RECORDS PROVIDED:
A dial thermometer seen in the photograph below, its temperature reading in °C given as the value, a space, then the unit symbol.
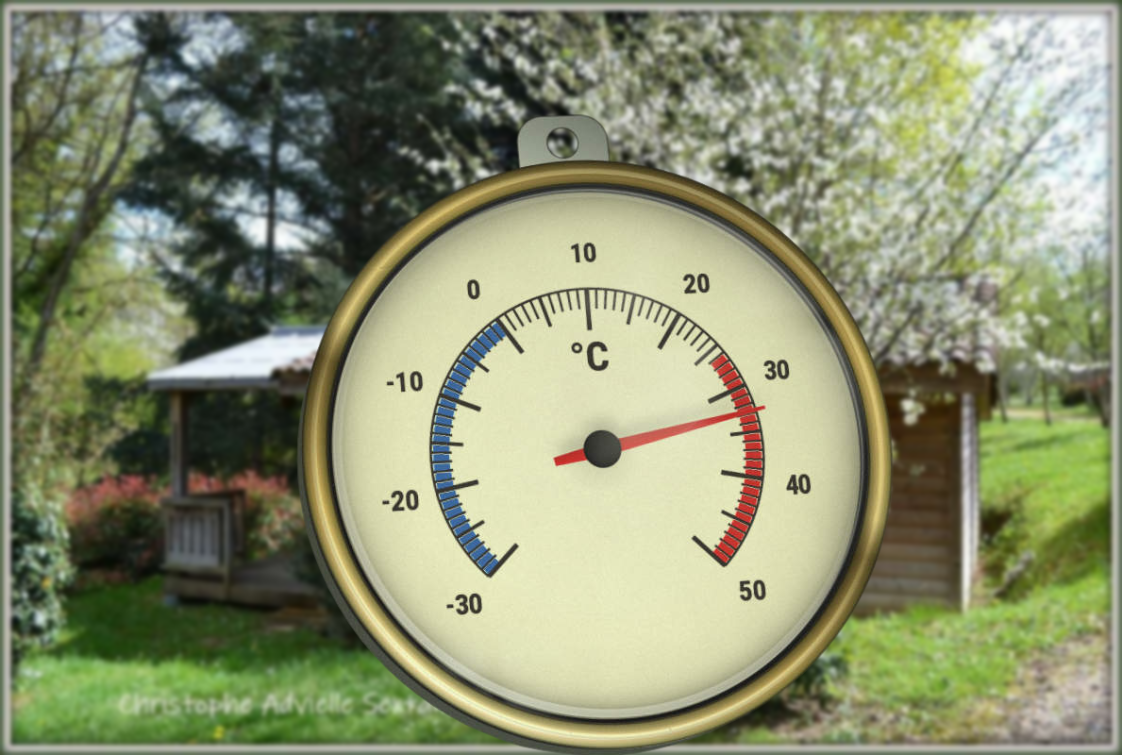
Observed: 33 °C
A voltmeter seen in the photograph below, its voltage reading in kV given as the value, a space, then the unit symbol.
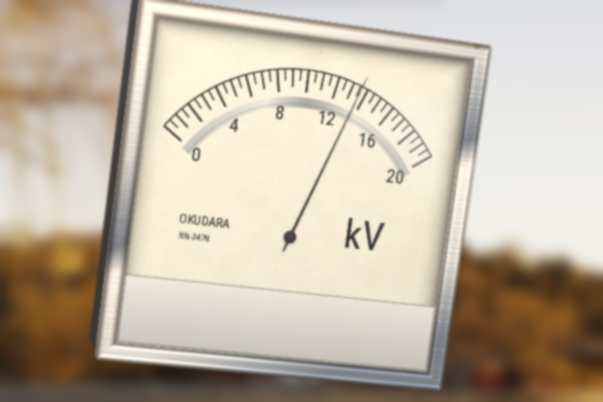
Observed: 13.5 kV
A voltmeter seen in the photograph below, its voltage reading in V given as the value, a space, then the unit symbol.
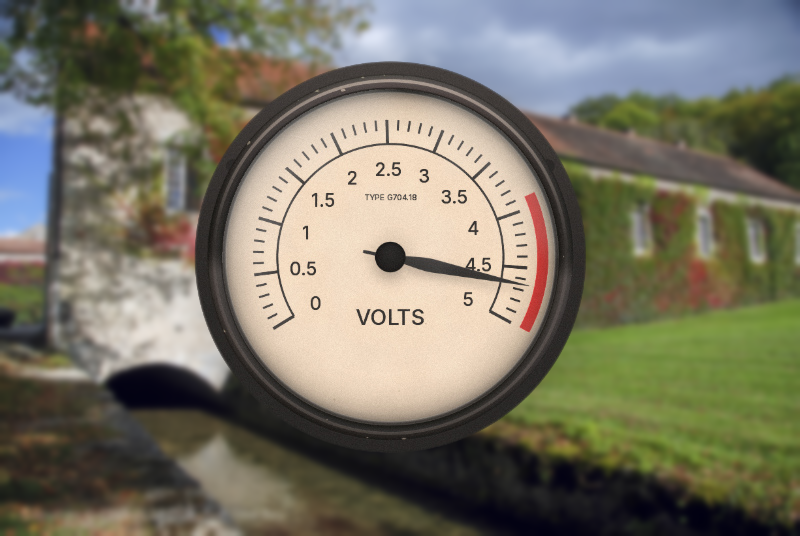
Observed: 4.65 V
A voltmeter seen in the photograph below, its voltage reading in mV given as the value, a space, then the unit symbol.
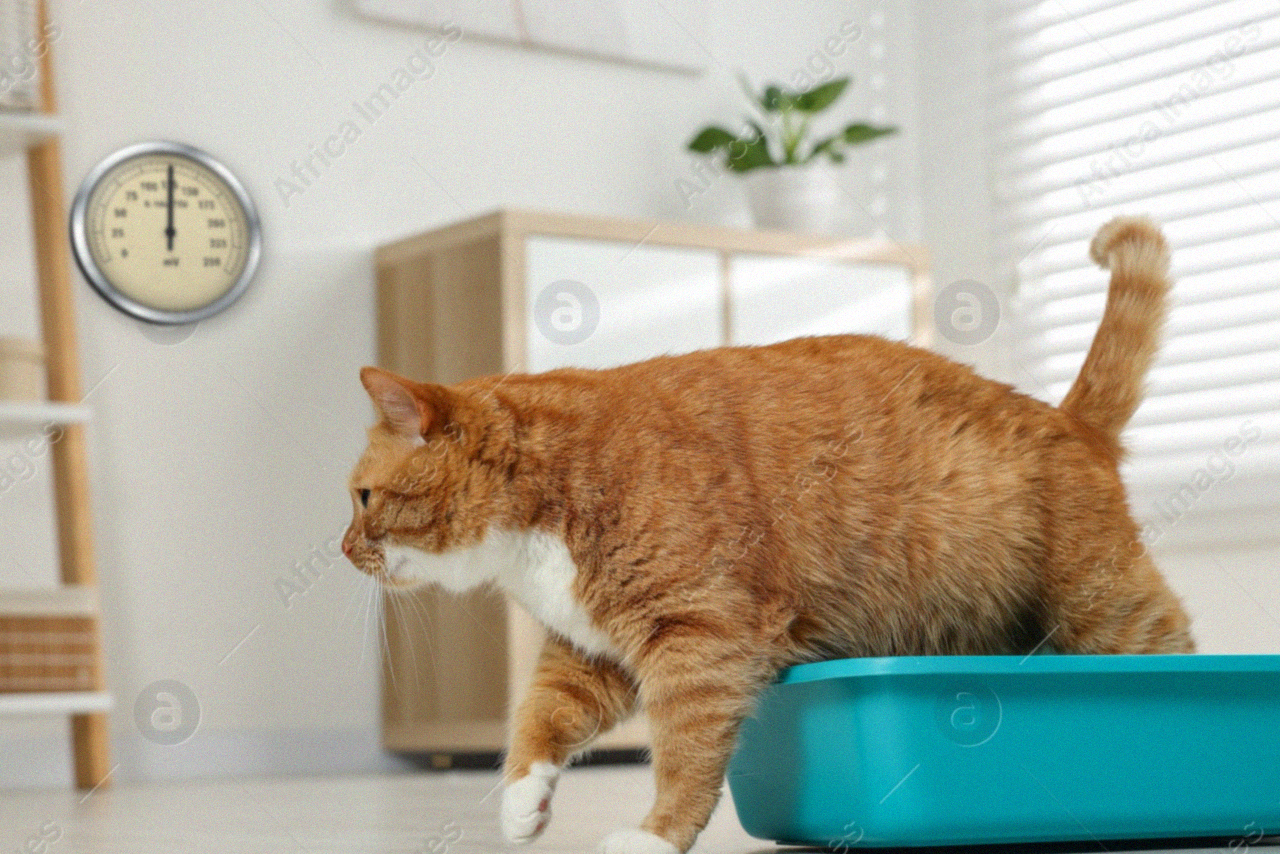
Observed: 125 mV
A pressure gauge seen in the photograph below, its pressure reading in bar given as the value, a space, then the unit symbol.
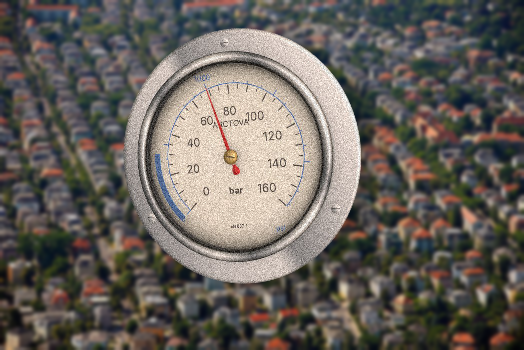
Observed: 70 bar
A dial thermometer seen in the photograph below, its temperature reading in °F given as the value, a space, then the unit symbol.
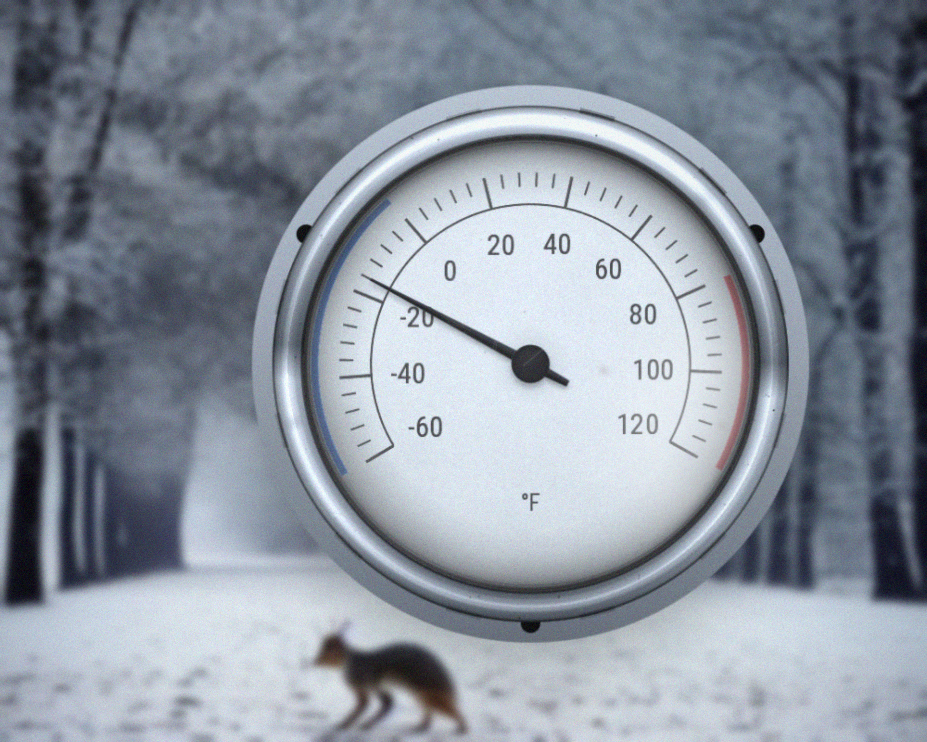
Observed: -16 °F
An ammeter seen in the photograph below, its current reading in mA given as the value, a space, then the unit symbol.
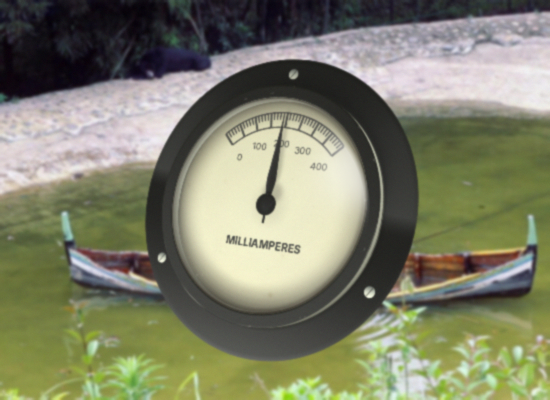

DIRECTIONS:
Please return every line of the listing above unchanged, leaving out the pictures.

ANSWER SECTION:
A dial thermometer seen in the photograph below, its temperature reading in °C given as the value, a space, then the unit symbol.
Observed: 33 °C
A voltmeter seen in the photograph below, its voltage reading in kV given as the value, a space, then the unit symbol.
Observed: 13.5 kV
A voltmeter seen in the photograph below, its voltage reading in V given as the value, a space, then the unit symbol.
Observed: 4.65 V
A voltmeter seen in the photograph below, its voltage reading in mV given as the value, a space, then the unit symbol.
Observed: 125 mV
A pressure gauge seen in the photograph below, its pressure reading in bar given as the value, a space, then the unit symbol.
Observed: 70 bar
A dial thermometer seen in the photograph below, its temperature reading in °F given as the value, a space, then the unit symbol.
Observed: -16 °F
An ammeter seen in the photograph below, its current reading in mA given as the value, a space, then the unit symbol.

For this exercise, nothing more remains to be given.